The normally bleak courtyard was lit with twinkling lanterns, and I had to shove one aside as the prince’s servant led me to the pachyderm’s door. He bowed again at the bottom of the stairs, and I nodded regally, my eyes drawn to the swaybacked lines of gently swinging lamps. It looked so romantic and innocent down here, the sort of place where a young couple might huddle together over steaming cups of coffee, waiting for the perfect moment for their first kiss. But no. This was Paris, and Mortmartre, and Paradis, and there was only one thing that brought couples to the world-famous copper pachyderm late at night. Well, two things. And I was pretty sure the prince wanted them both—at the same time.


I took a deep breath and put on my professional smile before I opened the door to the stairs. If there was one thing I had learned in my short time at Paradis, it was that men could be easily fooled into thinking that you utterly worshipped them, so long as your smile and your eyes focused on them as if they were the only thing in the world.


Upstairs, I swanned into the room like a queen. The prince wasn’t facing the door, waiting for me expectantly, so my carefully practiced smile was utterly wasted. The room was empty. Which had to mean he was in the bedroom area, which was awfully presumptuous, even for a prince. I heard the door to the courtyard close and lock, far below me, and resigned myself to getting out of the elephant as quickly as I could and without the prince making any more headway than any other wealthy suitor had. Slipping a hand into the hidden pocket of my skirt, I made sure the sleeping powder was there. If I had to use it early, so be it. I wasn’t sleeping with the prince of Kyro or anyone else.


“Bonjour, darling,” I called, but there was no answer. “Prince Seti?”


Confused and a little off-kilter, possibly because the blood hadn’t returned to my brain after my time with Vale, I walked around the screen and into the bedroom. It was empty, too.


“What the hell?”


I sat on the bed, then fell dramatically back, making the blankets and my huge skirt poof around me. Everything felt sincerely stupid. Why was I even here? It wasn’t as if the prince was a local who might have a bead on my missing friend or some secret note hidden in his pockets.
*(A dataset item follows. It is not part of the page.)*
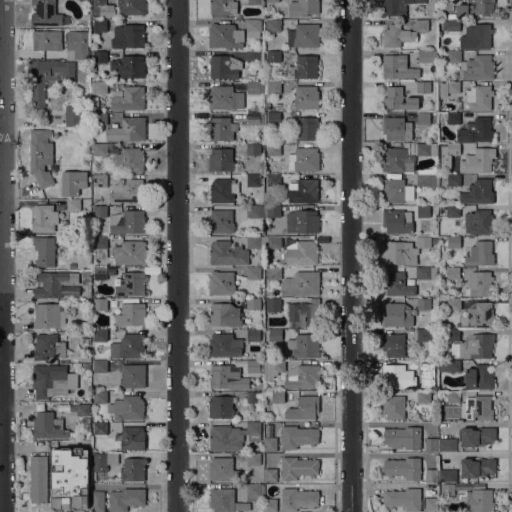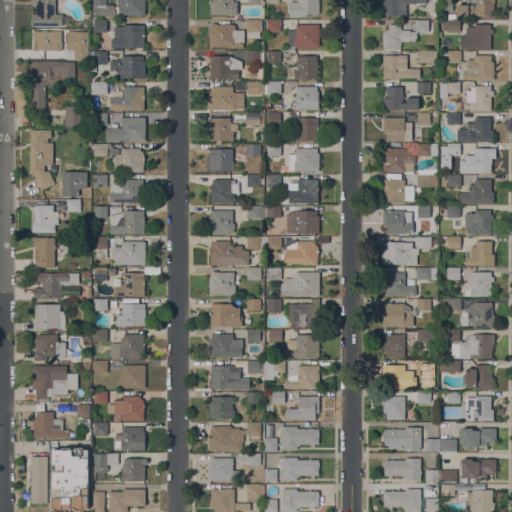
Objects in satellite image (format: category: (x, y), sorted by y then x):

I was no closer to finding Cherie, and everything with Vale had just gotten infinitely more complicated, and there was this constant, whiny yearning in the back of my throat for Lenoir’s absinthe and dark, measuring glare. Back in Criminy’s caravan, I had wished for excitement and fame and complications, but I certainly didn’t feel satisfied now that I had exactly what I’d wished for.


A low rumble began somewhere above me, and I bolted upright. Was a dirigible crashing? I stood and walked to the window in the elephant’s face, which was normally covered, as everything in Paradis was, by velvet curtains. Everything outside looked totally normal, and there was nothing visible in the dark, cloudy sky. Even the moon hid from view, and I didn’t blame her.


With my bare hand on the windowsill, I felt the first tremor shudder through the thick copper plating. The noise grew louder, the grind building with the pump of pistons like an old-fashioned train starting up. I grabbed the sill with both hands as the entire elephant lurched sideways with a screech of rending metal. The world outside tipped, and I stared down in time to see one of the giant legs tear free from the ground in a shower of bolts.


I screamed and fell sideways, desperate to find something solid. I managed to get both hands wrapped around the iron-scrollwork headboard, bracing my knees on the bed as the next lurch and screech of metal signaled the freedom of another leg.


“Prince Seti? Auguste? Anyone? Hello?”